DATA TO EXAMINE =>
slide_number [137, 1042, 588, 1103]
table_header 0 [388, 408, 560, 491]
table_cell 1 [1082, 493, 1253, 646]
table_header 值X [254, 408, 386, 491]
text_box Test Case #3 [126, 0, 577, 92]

PROBLEM TO WORK ON => Every line of the material needs to be returned exactly.

COMPLETED TASK =>
slide_number [137, 1042, 588, 1103]
table_header 0 [388, 408, 560, 491]
table_cell 1 [1082, 493, 1253, 646]
table_header 值X [254, 408, 386, 491]
text_box Test Case #3 [126, 0, 577, 92]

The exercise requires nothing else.